Friday, September 01, 2006
His blue eyes don't seem so clear today.
I received the call yesterday morning while I was at work. My daddy was very ill and my sister called to tell me. I could not leave work, I was in the middle of busy cases and there was not enough help for me to leave. I suggested that she call my brother who is a doctor and even an ambulance if he was that bad. I felt so torn. My daddy is 85. I am 44, in the middle of the busy years of my life, raising two teenagers and working. My dad refused to go to the hospital, but agreed to go the the doctor's office. He was immediately admitted from the office. During the night he became confused and septic. As my husband and I were driving to the hospital this morning I felt overwhelmed. I felt so bad for leaving everyone short at work, I felt sad that my dad had let his infection get so bad he was now very ill, and I felt so certain that there was nothing I could do about any of these problems. As I arrived at his ICU room it was shocking to see how his presense was gradually leaving his physical state.
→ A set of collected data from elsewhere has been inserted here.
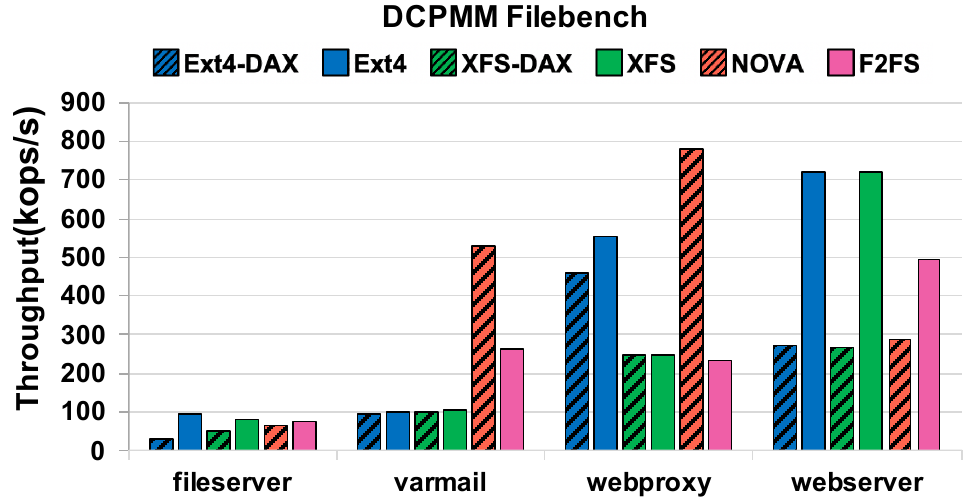
Figure 4. The filebench performance of file systems on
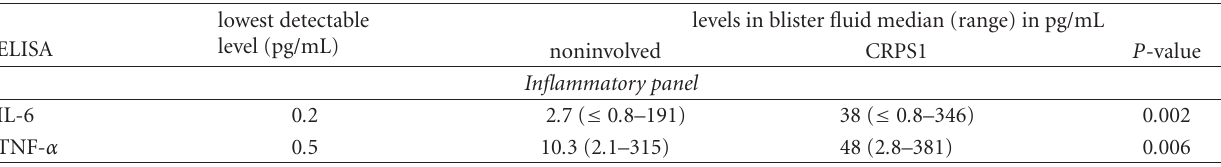
Table 2: Cytokine levels in blister fluids from 22 patients with complex regional pain syndrome measured by ELISA. Blister fluids were diluted 4-fold in matrix bu ff er. Lowest detectable level: lowest detectable standard which significantly di ff ers from zero standard (experi- mentally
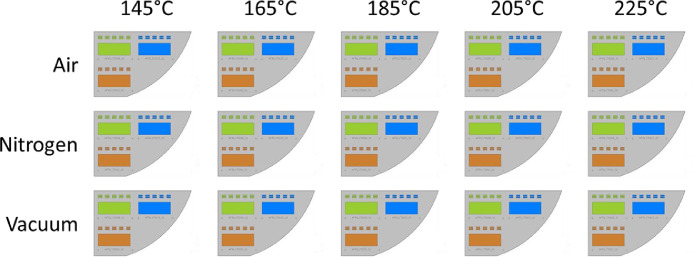
A graphical layout of the sintering scheme. Each substrate contains a sub-sample printed from each of the three inks, indicated by color.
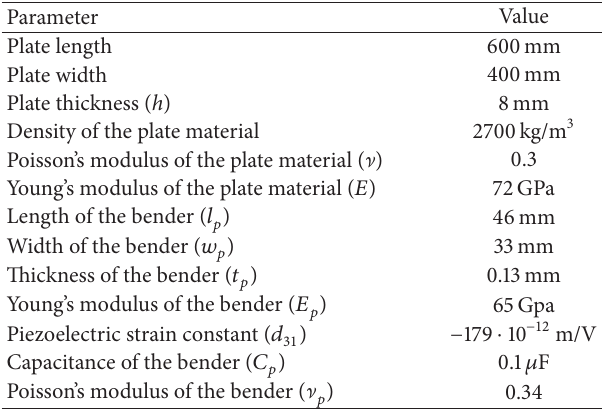
Table 6: Test setup nominal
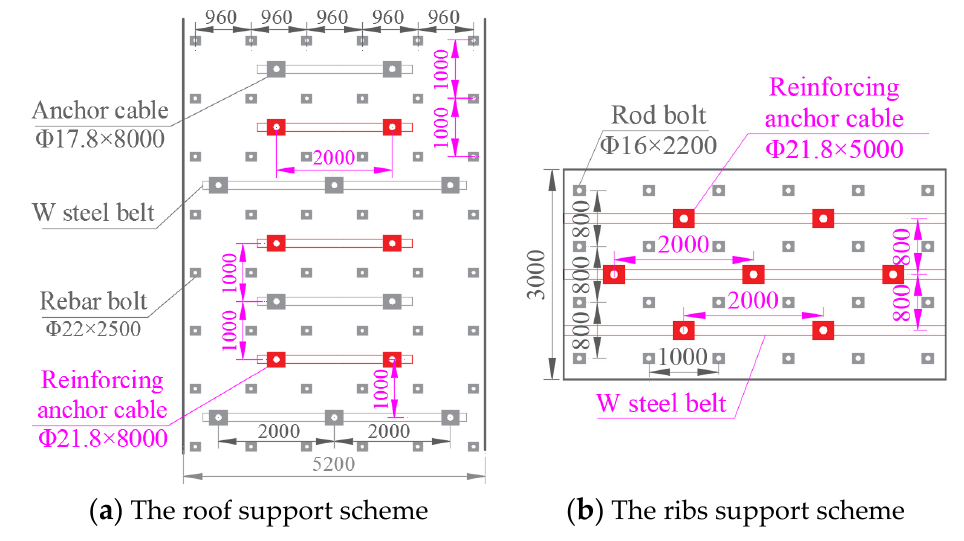
Figure 14. Reinforcement support scheme.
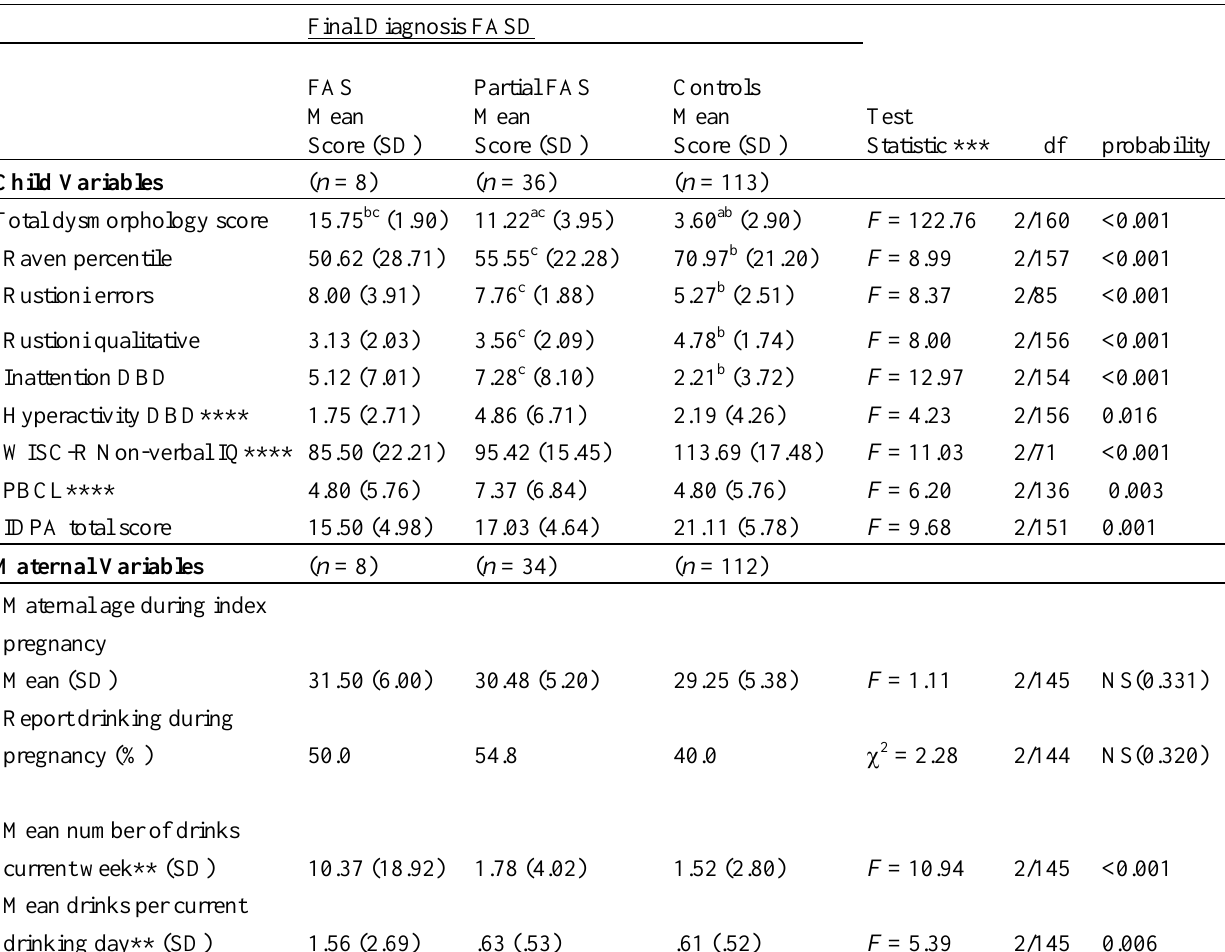
Table 2. Demographic and behavioral indicators of controls and children with a FASD diagnosis and comparisons of maternal age and drinking measures across groups: Lazio Region,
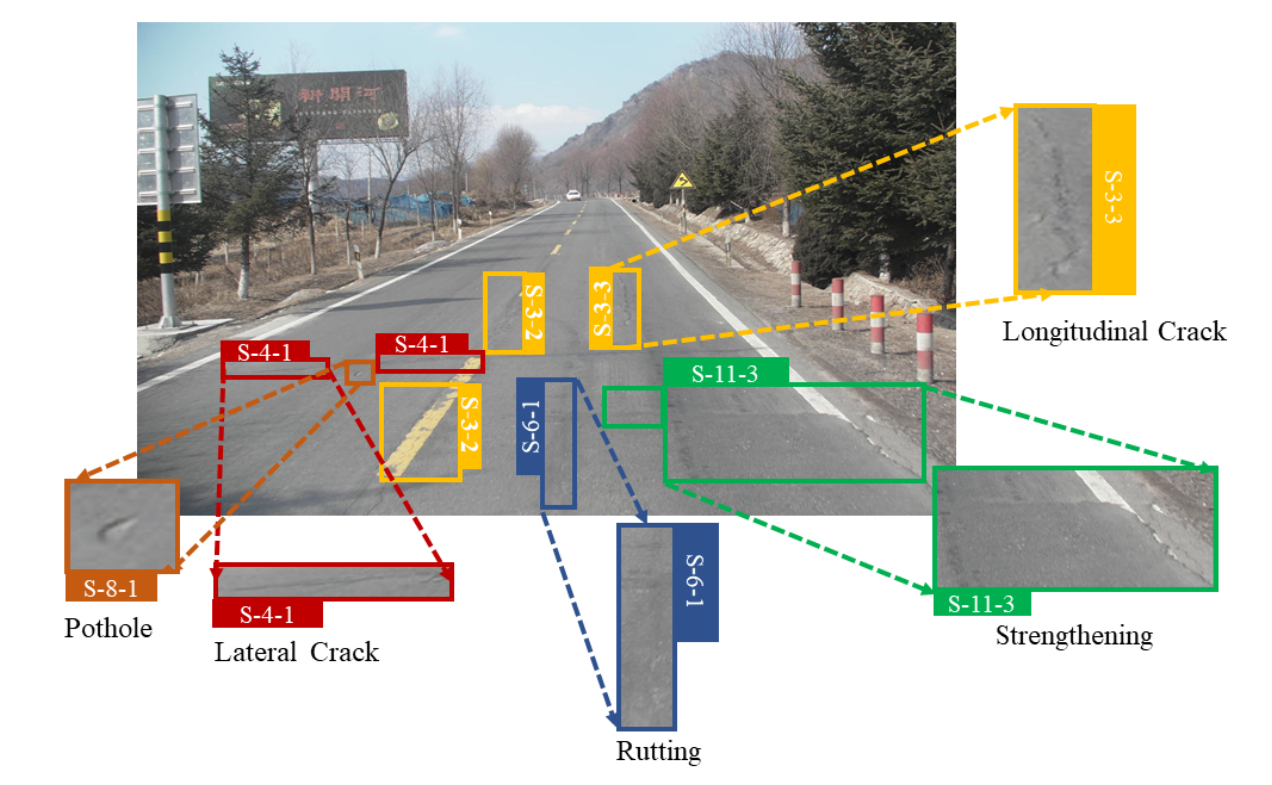
Figure 1. An example image from CNRDD. Various colored bounding boxes represent different types of road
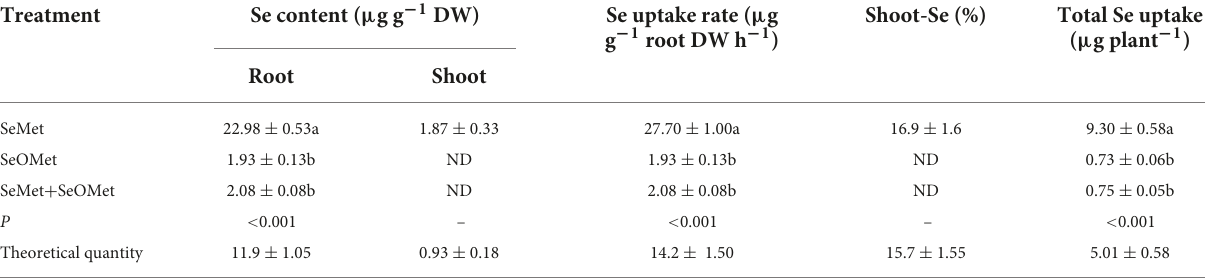
TABLE 3 Effect of SeMet and SeOMet interaction on the uptake and translocation of Se by rice.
My father has always had shockingly blue eyes but today they were cloudy, dim and barely open. He did reconize my voice, but his voice was so weak and his words confusing. I am the youngest of four children. I don't make the command decisions regarding our family. In fact, not one of us have been able to help my father with his poor health decisions. He has never been one to go the doctor or keep his health in check. He avoids medical treatment until something is a disaster or cannot be tolerated any longer. This makes me sad. I am a nurse and my brother a doctor. Yet, we have had two parents who avoided medical treatment, thus ending their lives. Ignorance. Denial. Worried about facts. Whatever the reasons I cannot justify the end results. I believe in going to the doctor. I believe in knowing your own body and watching for changes. I believe in being honest, truthful about how I feel, I believe in maintaining a regular pattern of check-ups, mammograms and a healthy lifestyle. What do I regret? That my father and mother have always waited until something was worse than it should have been and then caused them more hurt and pain than necessary with medical advances today. I know my father is 85 and has lived a good life, but many of his problems have been the result of stubborness and denial of what was really wrong. Today his blue eyes are dim and my eyes can see clearly. I don't want my children to see this in me.